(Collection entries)
*** Begin section ***

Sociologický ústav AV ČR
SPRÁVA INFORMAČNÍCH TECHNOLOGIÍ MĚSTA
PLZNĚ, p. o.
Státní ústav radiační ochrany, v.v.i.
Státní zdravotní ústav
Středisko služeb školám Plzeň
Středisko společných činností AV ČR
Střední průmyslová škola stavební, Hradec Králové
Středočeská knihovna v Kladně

*** End section ***
*** Begin section ***

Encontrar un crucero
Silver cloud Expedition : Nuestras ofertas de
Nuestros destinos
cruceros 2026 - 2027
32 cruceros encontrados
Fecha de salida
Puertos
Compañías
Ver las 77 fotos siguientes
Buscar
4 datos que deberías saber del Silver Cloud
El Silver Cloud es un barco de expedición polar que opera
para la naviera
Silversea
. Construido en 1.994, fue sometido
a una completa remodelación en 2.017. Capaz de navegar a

*** End section ***

## TO-DO ITEM
Each line in the entries above, starting at the line with "4 datos que deberías saber del Silver Cloud" and ending at the line with "a una completa", is to be printed exactly, and only those lines.

## WRITTEN ANSWER
4 datos que deberías saber del Silver Cloud
El Silver Cloud es un barco de expedición polar que opera
para la naviera
Silversea
. Construido en 1.994, fue sometido
a una completa remodelación en 2.017. Capaz de navegar a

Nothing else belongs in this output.